* Task description
Go through the listing below, count the lines that contain "Hamid", and state the number alone.

* Supplied material
==========
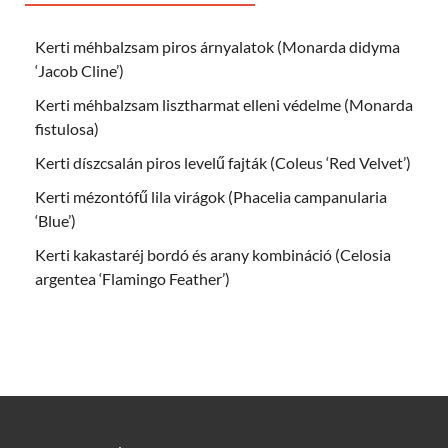
Kerti méhbalzsam piros árnyalatok (Monarda didyma
‘Jacob Cline’)
Kerti méhbalzsam lisztharmat elleni védelme (Monarda
fistulosa)
Kerti díszcsalán piros levelű fajták (Coleus ‘Red Velvet’)
Kerti mézontófű lila virágok (Phacelia campanularia
‘Blue’)
Kerti kakastaréj bordó és arany kombináció (Celosia
argentea ‘Flamingo Feather’)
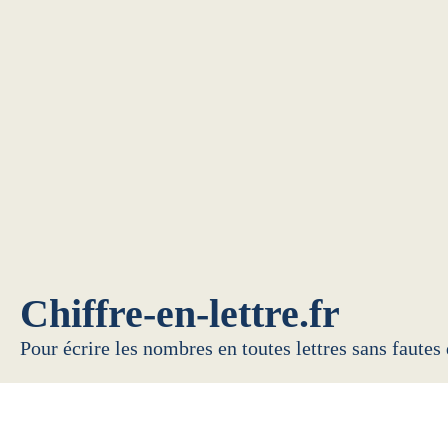
Chiffre-en-lettre.fr
Pour écrire les nombres en toutes lettres sans fautes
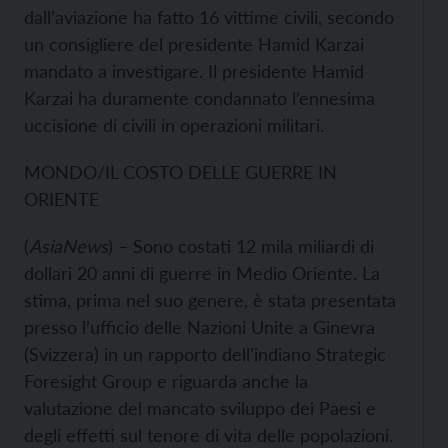
dall’aviazione ha fatto 16 vittime civili, secondo
un consigliere del presidente Hamid Karzai
mandato a investigare. Il presidente Hamid
Karzai ha duramente condannato l’ennesima
uccisione di civili in operazioni militari.
MONDO/IL COSTO DELLE GUERRE IN
ORIENTE
(
AsiaNews
) – Sono costati 12 mila miliardi di
dollari 20 anni di guerre in Medio Oriente. La
stima, prima nel suo genere, è stata presentata
presso l’ufficio delle Nazioni Unite a Ginevra
(Svizzera) in un rapporto dell’indiano Strategic
Foresight Group e riguarda anche la
valutazione del mancato sviluppo dei Paesi e
degli effetti sul tenore di vita delle popolazioni.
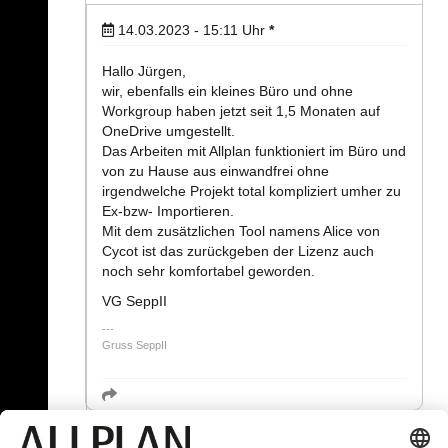
14.03.2023 - 15:11
Uhr
*
Hallo Jürgen,
wir, ebenfalls ein kleines Büro und ohne
Workgroup haben jetzt seit 1,5 Monaten auf
OneDrive umgestellt.
Das Arbeiten mit Allplan funktioniert im Büro und
von zu Hause aus einwandfrei ohne
irgendwelche Projekt total kompliziert umher zu
Ex-bzw- Importieren.
Mit dem zusätzlichen Tool namens Alice von
Cycot ist das zurückgeben der Lizenz auch
noch sehr komfortabel geworden.
VG SeppII
Gruss SeppII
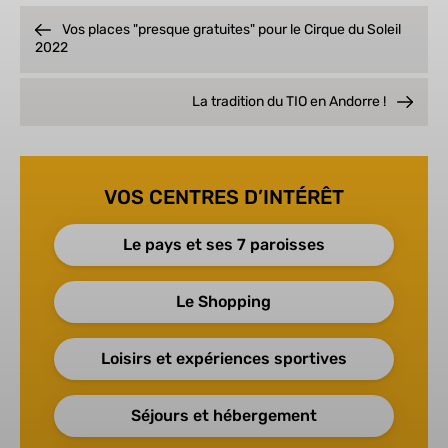
Vos places "presque gratuites" pour le Cirque du Soleil
2022
La tradition du TIO en Andorre !
VOS CENTRES D’INTÉRÊT
Le pays et ses 7 paroisses
Le Shopping
Loisirs et expériences sportives
Séjours et hébergement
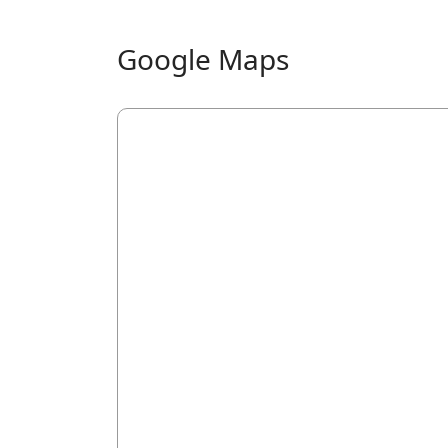
Google Maps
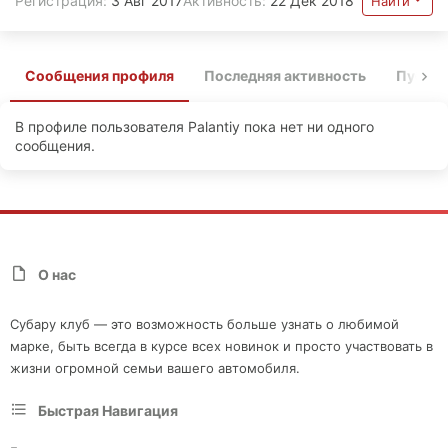
Регистрация
3 Авг 2017
Активность
22 Дек 2018
Найти
Сообщения профиля
Последняя активность
Публи
В профиле пользователя Palantiy пока нет ни одного
сообщения.
О нас
Субару клуб — это возможность больше узнать о любимой
марке, быть всегда в курсе всех новинок и просто участвовать в
жизни огромной семьи вашего автомобиля.
Быстрая Навигация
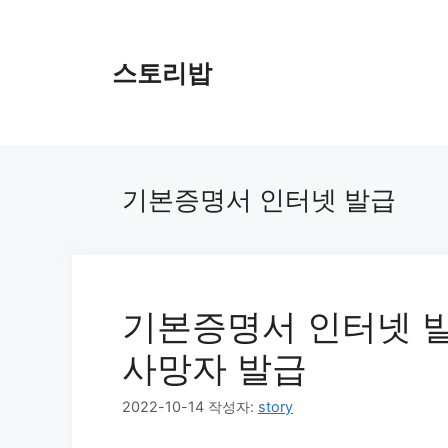
컨
텐
츠
스토리밥
로
건
너
뛰
기
기본증명서 인터넷 발급
기본증명서 인터넷 발급
사망자 발급
2022-10-14
작성자:
story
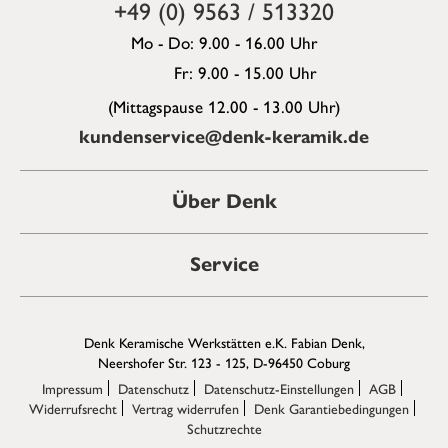
+49 (0) 9563 / 513320
Mo - Do: 9.00 - 16.00 Uhr
Fr: 9.00 - 15.00 Uhr
(Mittagspause 12.00 - 13.00 Uhr)
kundenservice@denk-keramik.de
Über Denk
Service
Denk Keramische Werkstätten e.K. Fabian Denk,
Neershofer Str. 123 - 125, D-96450 Coburg
Impressum
Datenschutz
Datenschutz-Einstellungen
AGB
Widerrufsrecht
Vertrag widerrufen
Denk Garantiebedingungen
Schutzrechte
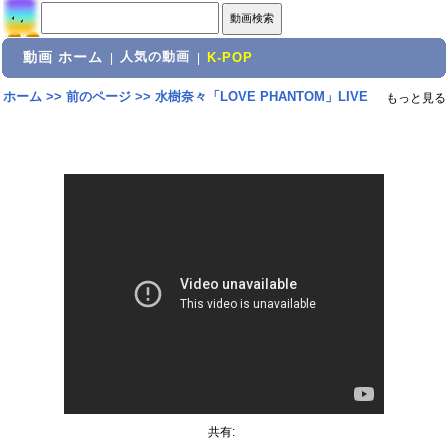
動画 ホーム
人気の動画
|
|
K-POP
ホーム
>>
前のページ
>>
水樹奈々「LOVE PHANTOM」LIVE
もっと見る
共有:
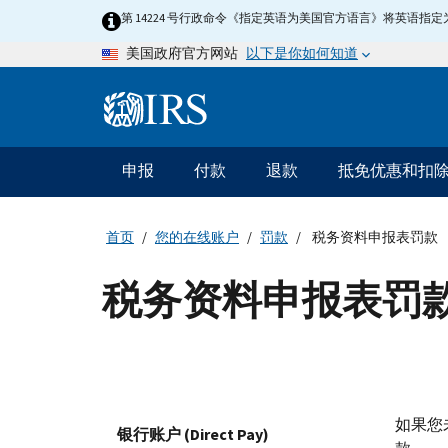
Skip
第 14224 号行政命令《指定英语为美国官方语言》将英语
to
以下是你如何知道
美国政府官方网站
main
content
Information
Menu
申报
付款
退款
抵免优惠和扣
主
要
导
首页
您的在线账户
罚款
税务资料申报表罚款
航
税务资料申报表罚
如果您
银行账户 (Direct Pay)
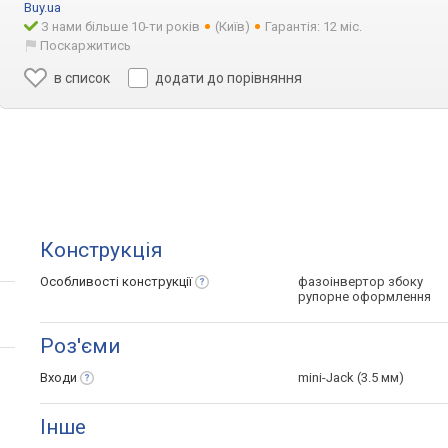
Buy.ua
З нами більше 10-ти років
(Київ)
Гарантія: 12 міс.
Поскаржитись
в список
додати до порівняння
Конструкція
Особливості
конструкції
фазоінвертор збоку
рупорне оформлення
Роз'єми
Входи
mini-Jack (3.5 мм)
Інше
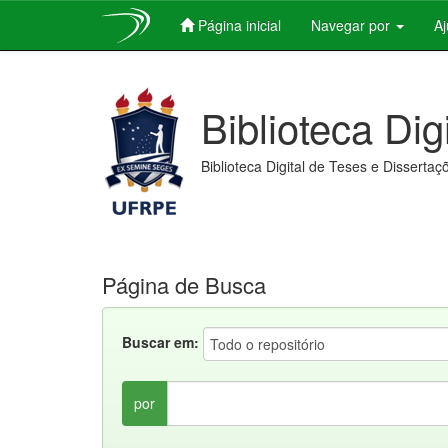
Página inicial
Navegar por
A
Skip
navigation
Biblioteca Dig
Biblioteca Digital de Teses e Dissertaç
Página de Busca
Buscar em:
por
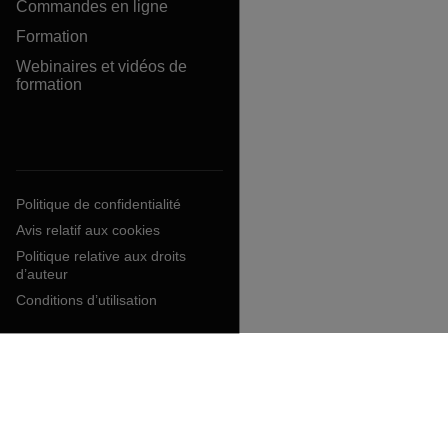
Commandes en ligne
Formation
Webinaires et vidéos de
formation
Politique de confidentialité
Avis relatif aux cookies
Politique relative aux droits
d’auteur
Conditions d’utilisation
==========
* Answer section
2